Tuesday, 18 August 2020
The first draft of the SNSDS (prepared by a working group consisting of all government ministries) was distributed to the regional authorities for comments and feedback. Moreover, the SNSDS was discussed with regional representatives in the so-called ‘sectoral conferences’ in which the national and regional Administrations discuss sectoral policy issues.
Regional representatives were also invited and participated in the ‘Conference on Sustainable Development’ which was held in July 2007. Several stakeholder groups participated and discussed in working groups on various dimensions of the SNSDS. Many comments were received during this conference which would then be included in the SNSDS.
Most of the 17 autonomous regions have developed their own regional SD strategies, although with different degrees of formality.
Regions mainly include their own particular circumstances in these strategies. However, they have to take into account the SNSDS as well as the EU SDS objectives.

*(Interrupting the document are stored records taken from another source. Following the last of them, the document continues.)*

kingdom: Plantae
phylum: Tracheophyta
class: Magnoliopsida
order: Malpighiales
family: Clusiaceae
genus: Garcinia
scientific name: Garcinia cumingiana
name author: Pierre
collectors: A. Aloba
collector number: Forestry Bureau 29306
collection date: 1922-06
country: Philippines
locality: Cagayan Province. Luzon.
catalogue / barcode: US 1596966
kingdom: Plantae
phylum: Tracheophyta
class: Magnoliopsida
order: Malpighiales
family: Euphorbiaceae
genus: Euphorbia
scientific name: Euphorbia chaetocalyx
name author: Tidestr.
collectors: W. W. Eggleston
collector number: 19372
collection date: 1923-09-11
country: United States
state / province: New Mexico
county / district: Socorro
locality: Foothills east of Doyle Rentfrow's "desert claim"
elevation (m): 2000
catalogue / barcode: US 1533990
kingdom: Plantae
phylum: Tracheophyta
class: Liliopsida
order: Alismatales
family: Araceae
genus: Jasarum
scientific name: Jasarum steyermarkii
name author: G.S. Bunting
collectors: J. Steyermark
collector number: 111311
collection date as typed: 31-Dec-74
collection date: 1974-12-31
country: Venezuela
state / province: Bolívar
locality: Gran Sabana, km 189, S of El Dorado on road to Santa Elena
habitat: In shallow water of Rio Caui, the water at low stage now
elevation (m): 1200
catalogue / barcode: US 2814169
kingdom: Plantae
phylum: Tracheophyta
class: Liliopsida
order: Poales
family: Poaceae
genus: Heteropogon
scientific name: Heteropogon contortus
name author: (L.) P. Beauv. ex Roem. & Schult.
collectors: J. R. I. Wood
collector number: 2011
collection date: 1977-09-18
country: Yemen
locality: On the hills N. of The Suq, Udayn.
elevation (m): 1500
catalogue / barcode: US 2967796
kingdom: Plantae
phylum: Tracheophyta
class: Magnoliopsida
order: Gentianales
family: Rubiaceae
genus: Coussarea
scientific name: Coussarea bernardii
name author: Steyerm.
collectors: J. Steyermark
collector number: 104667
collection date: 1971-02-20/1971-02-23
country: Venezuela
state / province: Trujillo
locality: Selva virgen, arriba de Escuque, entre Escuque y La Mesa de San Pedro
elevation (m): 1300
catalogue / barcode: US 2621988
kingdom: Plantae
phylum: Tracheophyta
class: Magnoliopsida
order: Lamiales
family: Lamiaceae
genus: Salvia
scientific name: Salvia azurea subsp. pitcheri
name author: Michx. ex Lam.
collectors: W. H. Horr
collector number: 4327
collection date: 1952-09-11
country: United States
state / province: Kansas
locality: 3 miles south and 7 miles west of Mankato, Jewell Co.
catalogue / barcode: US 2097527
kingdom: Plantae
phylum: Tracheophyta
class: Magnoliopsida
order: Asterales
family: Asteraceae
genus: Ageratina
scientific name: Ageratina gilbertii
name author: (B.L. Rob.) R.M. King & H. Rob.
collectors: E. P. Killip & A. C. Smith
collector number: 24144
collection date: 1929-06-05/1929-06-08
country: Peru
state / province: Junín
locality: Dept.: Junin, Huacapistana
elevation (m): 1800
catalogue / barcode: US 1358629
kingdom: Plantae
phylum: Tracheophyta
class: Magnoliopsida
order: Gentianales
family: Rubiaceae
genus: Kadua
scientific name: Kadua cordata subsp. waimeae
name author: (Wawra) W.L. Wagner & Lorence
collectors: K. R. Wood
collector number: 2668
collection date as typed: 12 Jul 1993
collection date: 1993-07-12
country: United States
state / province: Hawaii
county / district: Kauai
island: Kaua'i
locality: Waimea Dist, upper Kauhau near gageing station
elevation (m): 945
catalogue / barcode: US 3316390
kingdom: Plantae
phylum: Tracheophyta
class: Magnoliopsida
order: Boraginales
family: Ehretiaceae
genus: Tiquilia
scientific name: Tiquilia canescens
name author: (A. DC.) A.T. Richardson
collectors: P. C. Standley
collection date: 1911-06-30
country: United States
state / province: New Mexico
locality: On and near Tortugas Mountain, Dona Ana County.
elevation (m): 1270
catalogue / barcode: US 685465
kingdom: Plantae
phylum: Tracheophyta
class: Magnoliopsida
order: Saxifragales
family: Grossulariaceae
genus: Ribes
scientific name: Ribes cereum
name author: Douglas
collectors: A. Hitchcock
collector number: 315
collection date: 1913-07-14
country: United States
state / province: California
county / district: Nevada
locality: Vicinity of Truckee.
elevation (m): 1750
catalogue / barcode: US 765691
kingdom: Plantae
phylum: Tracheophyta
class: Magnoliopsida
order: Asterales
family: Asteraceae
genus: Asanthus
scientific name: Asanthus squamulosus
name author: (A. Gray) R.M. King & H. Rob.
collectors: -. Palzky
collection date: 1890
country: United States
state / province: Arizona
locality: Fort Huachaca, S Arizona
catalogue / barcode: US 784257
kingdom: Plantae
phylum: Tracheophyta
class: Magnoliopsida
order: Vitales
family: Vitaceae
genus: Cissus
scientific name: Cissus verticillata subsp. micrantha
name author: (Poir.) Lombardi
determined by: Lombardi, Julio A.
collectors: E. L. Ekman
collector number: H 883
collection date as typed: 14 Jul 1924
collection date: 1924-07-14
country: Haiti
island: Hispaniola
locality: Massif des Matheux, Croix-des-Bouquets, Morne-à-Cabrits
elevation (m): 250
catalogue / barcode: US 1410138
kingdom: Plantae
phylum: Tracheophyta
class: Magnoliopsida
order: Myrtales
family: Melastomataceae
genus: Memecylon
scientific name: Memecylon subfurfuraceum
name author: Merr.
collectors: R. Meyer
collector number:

Although no formal body for the coordination between national and sub-national levels has been established (there is no National Council for SNSDS), sectoral policies are coordinated by the national government and agreements are discussed and eventually signed in those areas for which the regions have implementation responsibilities. The main concern here is to include environmental issues (i.e. SD issues) in sectoral policies.
The renewed EU Strategy for Sustainable Development (EU SDS) adopted in June 2006 foresees that Member States bi-annually report about how they address the priorities of the EU SDS. Spain published its first national report on implementing the EU SDS in July 2007. Since then, regional and sectoral surveys take that commitment in charge.
The SNSDS included seven high-priority areas: climate change and clean energies; sustainable transport; sustainable production and consumption; public health challenges; management of natural resources; social inclusion, demography and migration; and the fight against world-wide poverty.